Learning World Models With Hierarchical Temporal Abstractions: A Probabilistic Perspective
- URL: http://arxiv.org/abs/2404.16078v2
- Date: Fri, 26 Apr 2024 09:54:28 GMT
- Title: Learning World Models With Hierarchical Temporal Abstractions: A Probabilistic Perspective
- Authors: Vaisakh Shaj,
- Abstract summary: Devising formalisms to develop internal world models is a critical research challenge in the domains of artificial intelligence and machine learning.
This thesis identifies several limitations with the prevalent use of state space models as internal world models.
The structure of models in formalisms facilitates exact probabilistic inference using belief propagation, as well as end-to-end learning via backpropagation through time.
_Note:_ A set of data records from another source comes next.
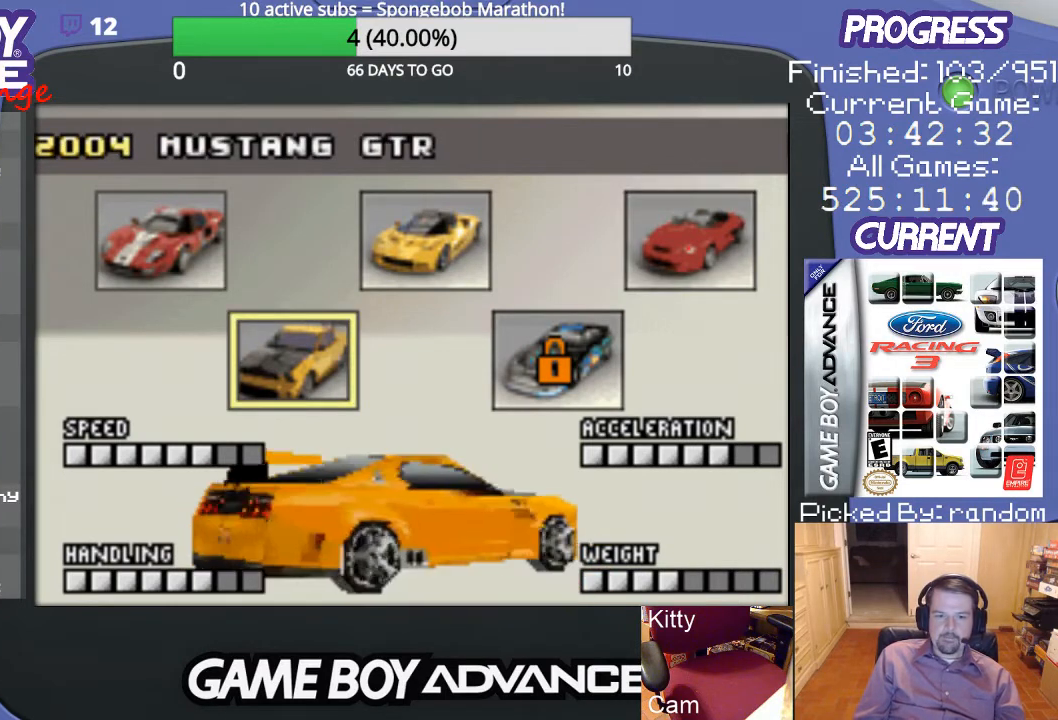
Gameplay with a controller (Nintendo layout); each line is a JSON object with the inputs held at the frame after it. "events" lists button and stick changes between this image and that frame as [ms after this image, input, new state], when the widget could be followed in between. Not read: L3 R3.
{"buttons": ["DPAD_LEFT"], "events": [[300, "DPAD_LEFT", "up"], [433, "DPAD_LEFT", "down"]]}
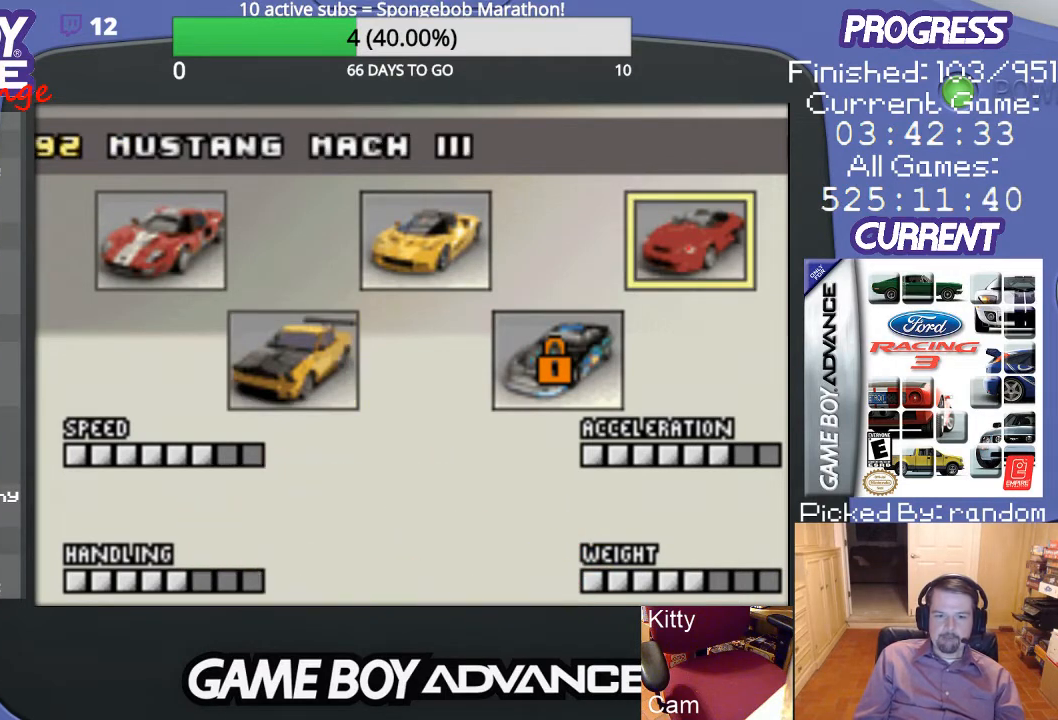
{"buttons": [], "events": [[233, "DPAD_LEFT", "up"]]}
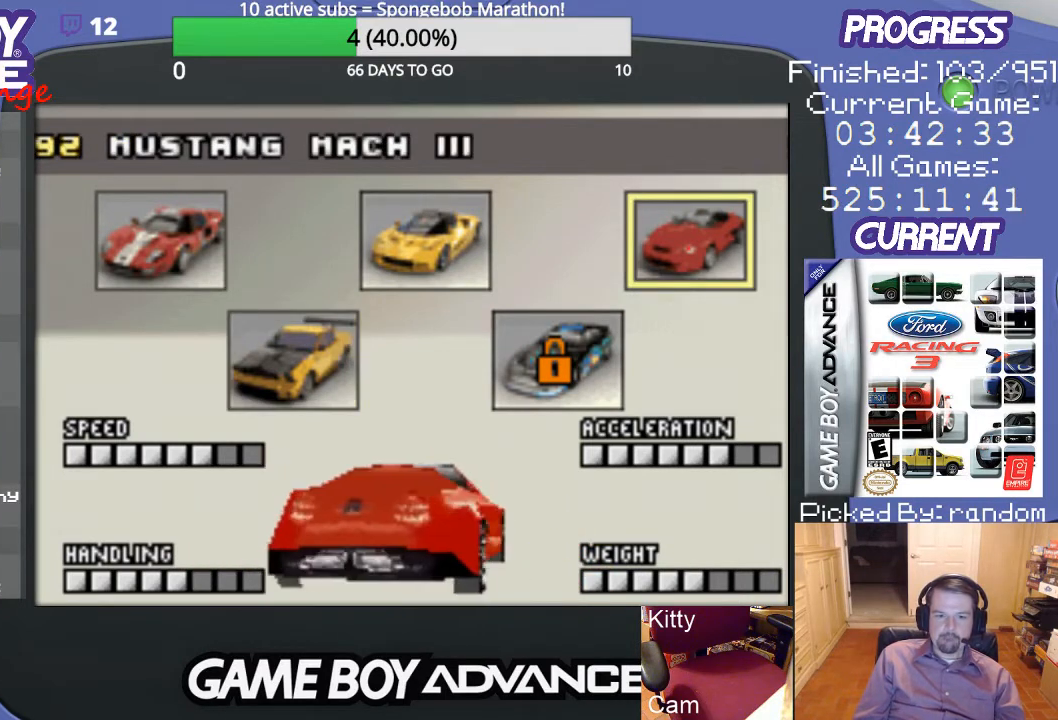
{"buttons": [], "events": [[100, "DPAD_RIGHT", "down"], [367, "DPAD_RIGHT", "up"]]}
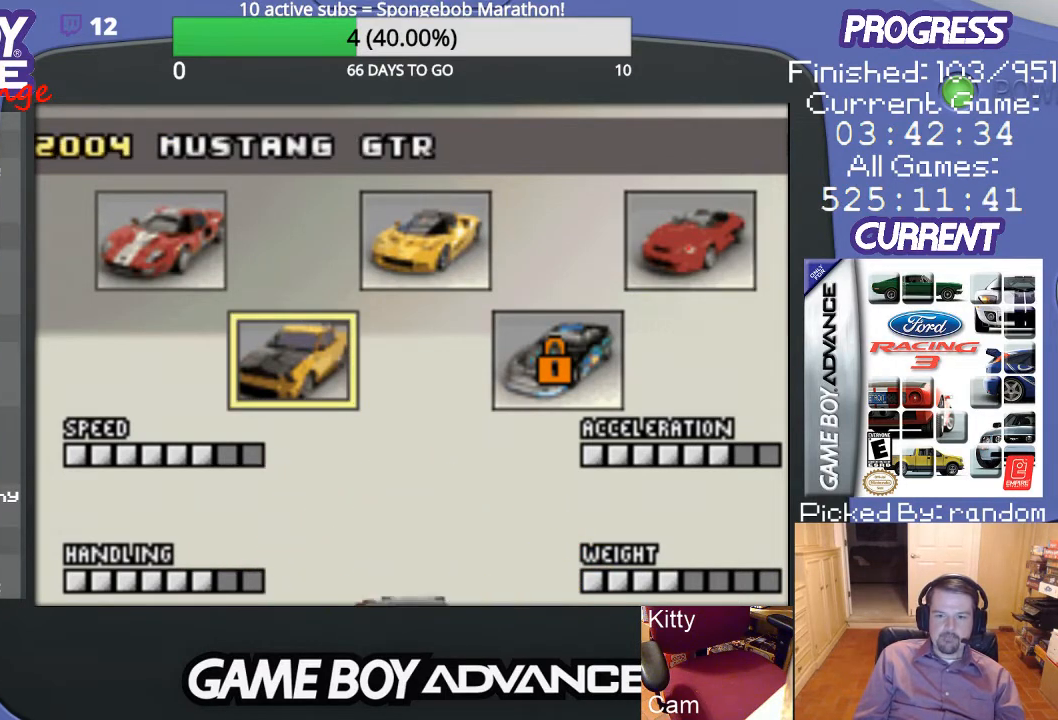
{"buttons": [], "events": []}
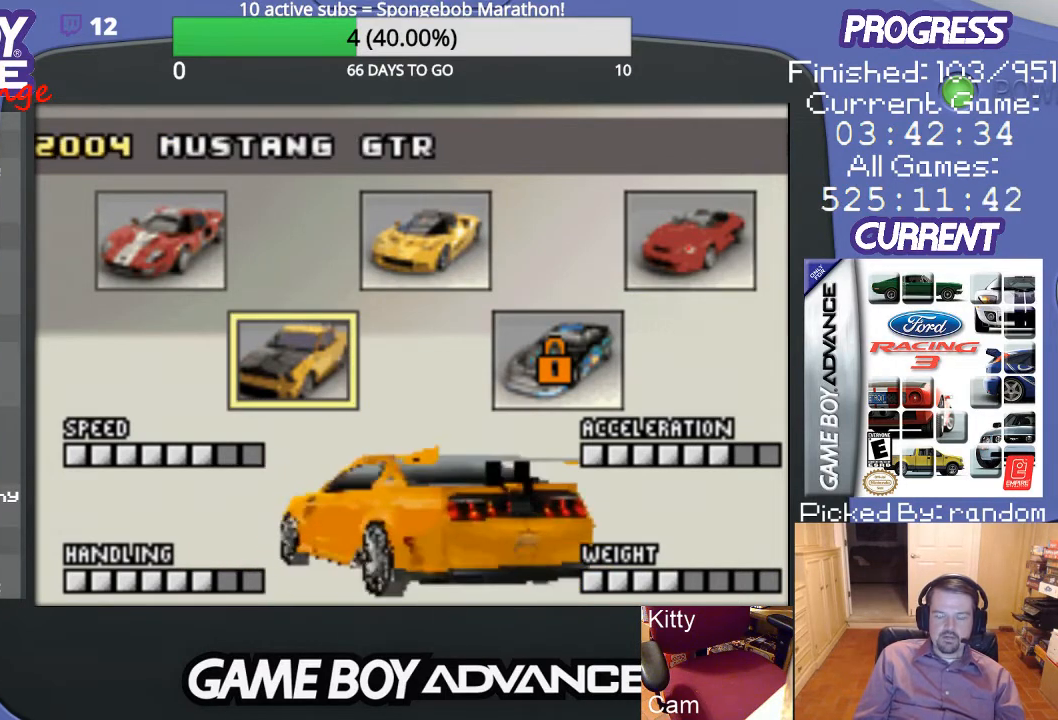
{"buttons": [], "events": []}
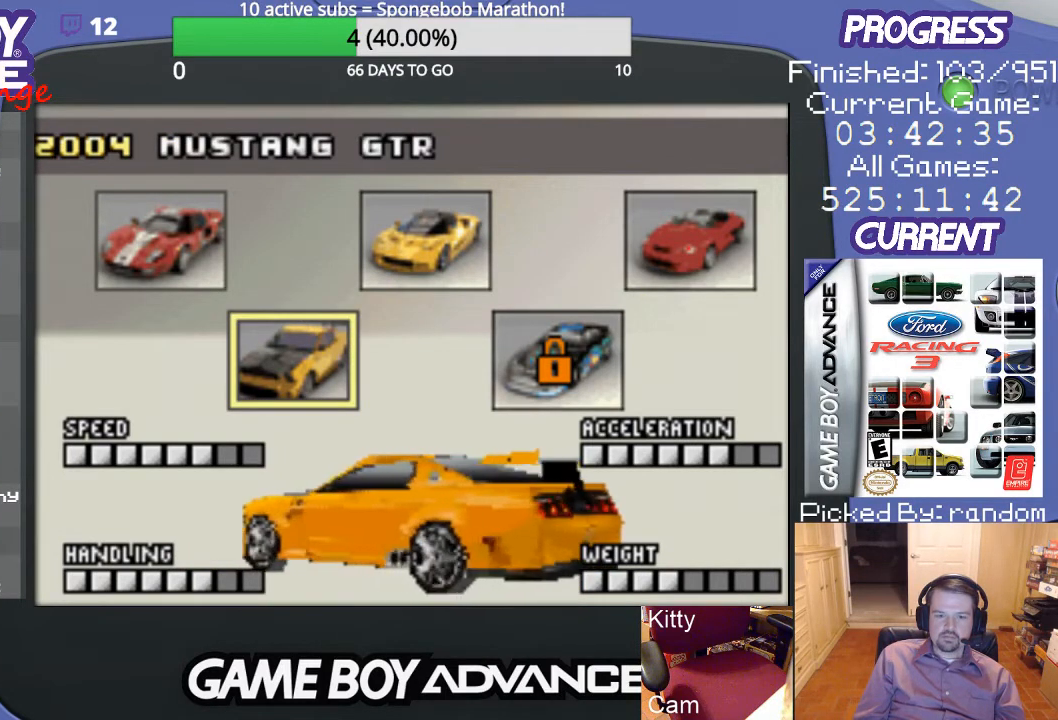
{"buttons": [], "events": []}
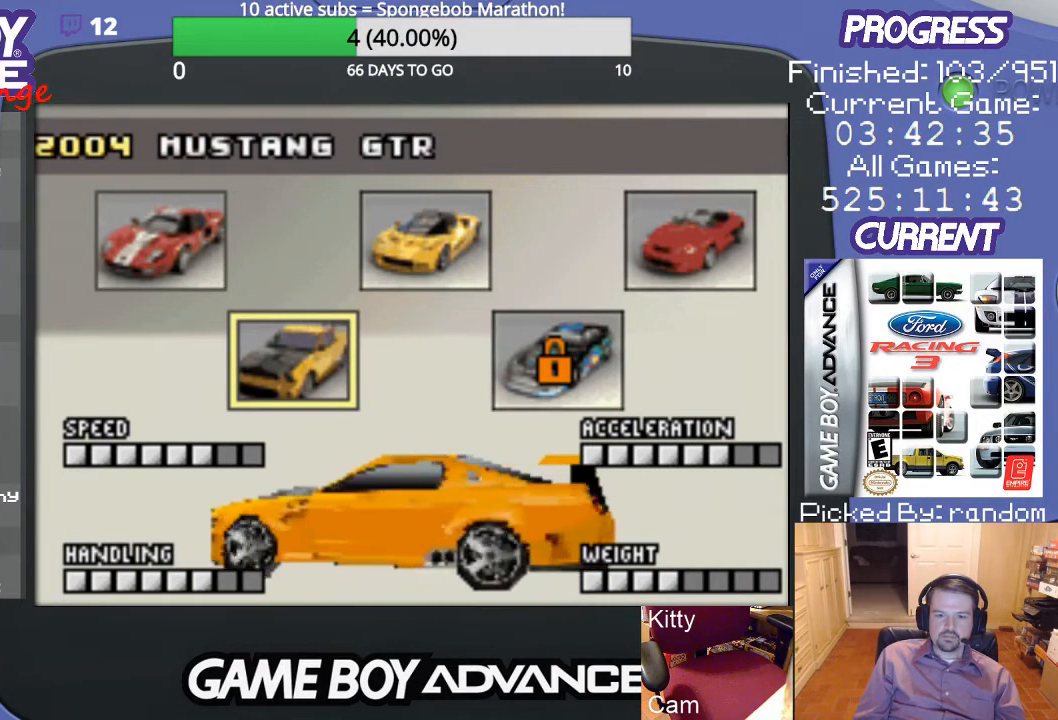
{"buttons": [], "events": []}
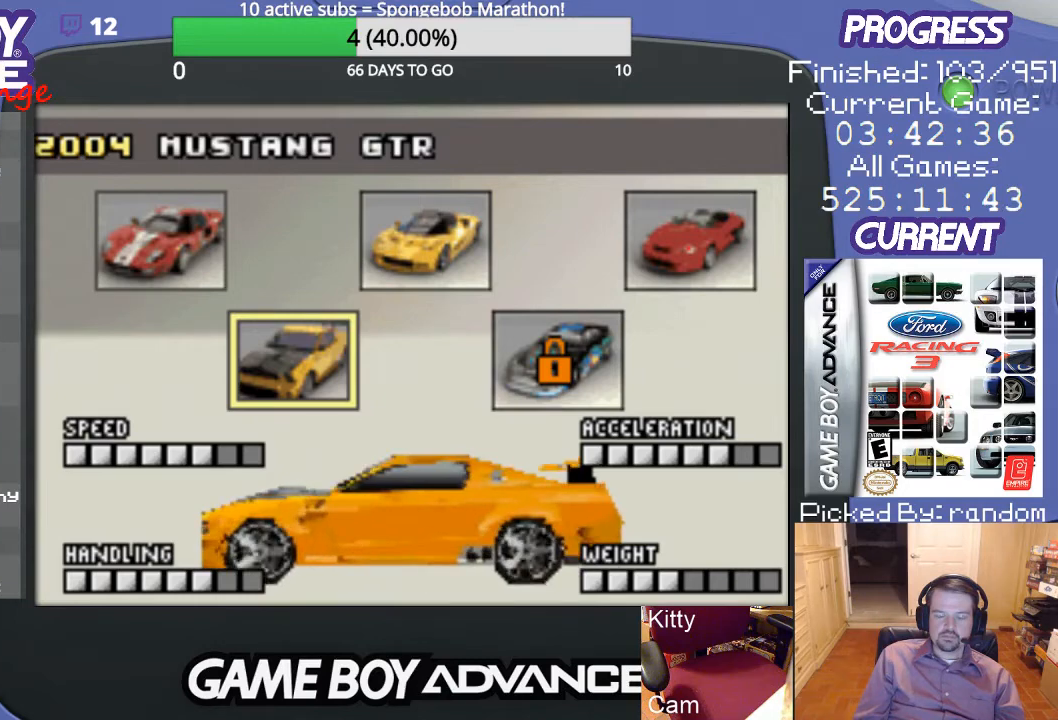
{"buttons": ["A"], "events": [[433, "A", "down"]]}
These formalisms integrate the concept of uncertainty in world states, thus improving the system's capacity to emulate the nature of the real world and quantify the confidence in its predictions.
- Score: 2.61072980439312
- License: http://creativecommons.org/licenses/by-sa/4.0/
- Abstract: Machines that can replicate human intelligence with type 2 reasoning capabilities should be able to reason at multiple levels of spatio-temporal abstractions and scales using internal world models. Devising formalisms to develop such internal world models, which accurately reflect the causal hierarchies inherent in the dynamics of the real world, is a critical research challenge in the domains of artificial intelligence and machine learning. This thesis identifies several limitations with the prevalent use of state space models (SSMs) as internal world models and propose two new probabilistic formalisms namely Hidden-Parameter SSMs and Multi-Time Scale SSMs to address these drawbacks. The structure of graphical models in both formalisms facilitates scalable exact probabilistic inference using belief propagation, as well as end-to-end learning via backpropagation through time. This approach permits the development of scalable, adaptive hierarchical world models capable of representing nonstationary dynamics across multiple temporal abstractions and scales. Moreover, these probabilistic formalisms integrate the concept of uncertainty in world states, thus improving the system's capacity to emulate the stochastic nature of the real world and quantify the confidence in its predictions. The thesis also discuss how these formalisms are in line with related neuroscience literature on Bayesian brain hypothesis and predicitive processing. Our experiments on various real and simulated robots demonstrate that our formalisms can match and in many cases exceed the performance of contemporary transformer variants in making long-range future predictions. We conclude the thesis by reflecting on the limitations of our current models and suggesting directions for future research.